• **GIVEN TASK**
Transcribe every line exactly. Leave the pictures behind.

• **DATA TO PROCESS**
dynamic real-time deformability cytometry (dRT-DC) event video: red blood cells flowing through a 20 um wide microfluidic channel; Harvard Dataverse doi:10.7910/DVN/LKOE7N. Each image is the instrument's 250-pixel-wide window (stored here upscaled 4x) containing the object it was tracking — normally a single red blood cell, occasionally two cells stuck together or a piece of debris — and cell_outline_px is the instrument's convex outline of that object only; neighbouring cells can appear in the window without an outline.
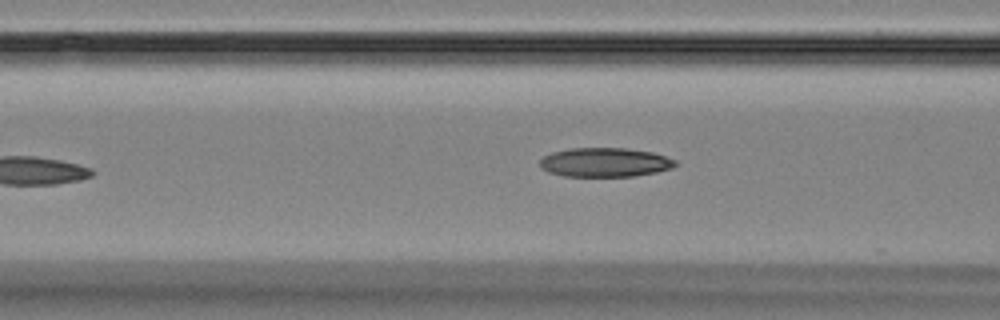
{"species": "Egyptian fruit bat (a non-hibernating species)", "species_latin": "Rousettus aegyptiacus", "temperature_condition": "room temperature", "stored_images_in_passage": 6, "camera_frame_rate_fps": 3000, "um_per_image_px": 0.085, "animal": {"sex": "female"}, "frame": {"image": 1, "passage_image": 6, "time_ms": 6.0, "image_size_px": [1000, 320], "cell_outline_px": [[676, 164], [672, 168], [656, 172], [632, 176], [564, 176], [548, 172], [540, 168], [540, 160], [544, 156], [552, 152], [568, 148], [624, 148], [652, 152], [676, 160]], "centroid_in_image_um": [51.38, 13.79], "position_along_channel_um": 115.2, "area_um2": 22.95}}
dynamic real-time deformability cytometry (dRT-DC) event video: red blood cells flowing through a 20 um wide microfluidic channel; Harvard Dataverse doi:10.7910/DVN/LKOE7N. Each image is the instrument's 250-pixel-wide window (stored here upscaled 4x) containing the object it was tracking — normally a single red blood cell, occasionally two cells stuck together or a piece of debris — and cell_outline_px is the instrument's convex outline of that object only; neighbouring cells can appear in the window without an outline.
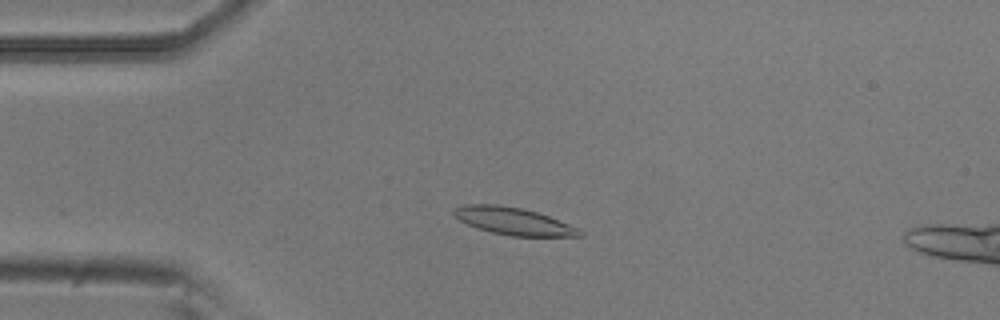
{"species": "common noctule bat (a hibernating species)", "species_latin": "Nyctalus noctula", "temperature_condition": "room temperature", "stored_images_in_passage": 38, "camera_frame_rate_fps": 3000, "um_per_image_px": 0.085, "animal": {"sex": "male", "body_mass_g": 20.5, "forearm_length_mm": 52.5}, "frame": {"image": 1, "passage_image": 13, "time_ms": 4.0, "image_size_px": [1000, 320], "cell_outline_px": [[584, 236], [512, 236], [492, 232], [468, 224], [452, 216], [452, 208], [464, 204], [496, 204], [520, 208], [536, 212], [548, 216], [580, 228], [584, 232]], "centroid_in_image_um": [43.63, 18.79], "position_along_channel_um": 41.4, "area_um2": 20.0}}
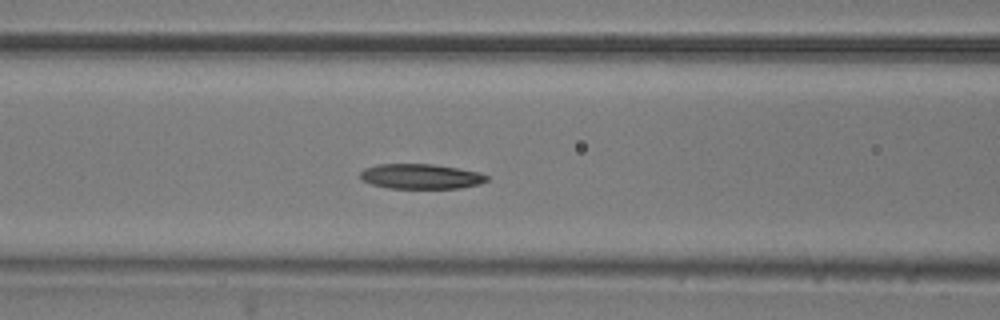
{"frame": {"image": 2, "passage_image": 22, "time_ms": 7.0, "image_size_px": [1000, 320], "cell_outline_px": [[488, 180], [480, 184], [460, 188], [388, 188], [372, 184], [360, 180], [360, 172], [364, 168], [376, 164], [432, 164], [480, 172], [488, 176]], "centroid_in_image_um": [35.75, 14.99], "position_along_channel_um": 130.9, "area_um2": 18.5}}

• **WRITTEN REPLY**
dynamic real-time deformability cytometry (dRT-DC) event video: red blood cells flowing through a 20 um wide microfluidic channel; Harvard Dataverse doi:10.7910/DVN/LKOE7N. Each image is the instrument's 250-pixel-wide window (stored here upscaled 4x) containing the object it was tracking — normally a single red blood cell, occasionally two cells stuck together or a piece of debris — and cell_outline_px is the instrument's convex outline of that object only; neighbouring cells can appear in the window without an outline.
{"species": "Egyptian fruit bat (a non-hibernating species)", "species_latin": "Rousettus aegyptiacus", "temperature_condition": "room temperature", "stored_images_in_passage": 6, "camera_frame_rate_fps": 3000, "um_per_image_px": 0.085, "animal": {"sex": "female"}, "frame": {"image": 1, "passage_image": 6, "time_ms": 6.0, "image_size_px": [1000, 320], "cell_outline_px": [[676, 164], [672, 168], [656, 172], [632, 176], [564, 176], [548, 172], [540, 168], [540, 160], [544, 156], [552, 152], [568, 148], [624, 148], [652, 152], [676, 160]], "centroid_in_image_um": [51.38, 13.79], "position_along_channel_um": 115.2, "area_um2": 22.95}}
dynamic real-time deformability cytometry (dRT-DC) event video: red blood cells flowing through a 20 um wide microfluidic channel; Harvard Dataverse doi:10.7910/DVN/LKOE7N. Each image is the instrument's 250-pixel-wide window (stored here upscaled 4x) containing the object it was tracking — normally a single red blood cell, occasionally two cells stuck together or a piece of debris — and cell_outline_px is the instrument's convex outline of that object only; neighbouring cells can appear in the window without an outline.
{"species": "common noctule bat (a hibernating species)", "species_latin": "Nyctalus noctula", "temperature_condition": "room temperature", "stored_images_in_passage": 38, "camera_frame_rate_fps": 3000, "um_per_image_px": 0.085, "animal": {"sex": "male", "body_mass_g": 20.5, "forearm_length_mm": 52.5}, "frame": {"image": 1, "passage_image": 13, "time_ms": 4.0, "image_size_px": [1000, 320], "cell_outline_px": [[584, 236], [512, 236], [492, 232], [468, 224], [452, 216], [452, 208], [464, 204], [496, 204], [520, 208], [536, 212], [548, 216], [580, 228], [584, 232]], "centroid_in_image_um": [43.63, 18.79], "position_along_channel_um": 41.4, "area_um2": 20.0}}
{"frame": {"image": 2, "passage_image": 22, "time_ms": 7.0, "image_size_px": [1000, 320], "cell_outline_px": [[488, 180], [480, 184], [460, 188], [388, 188], [372, 184], [360, 180], [360, 172], [364, 168], [376, 164], [432, 164], [480, 172], [488, 176]], "centroid_in_image_um": [35.75, 14.99], "position_along_channel_um": 130.9, "area_um2": 18.5}}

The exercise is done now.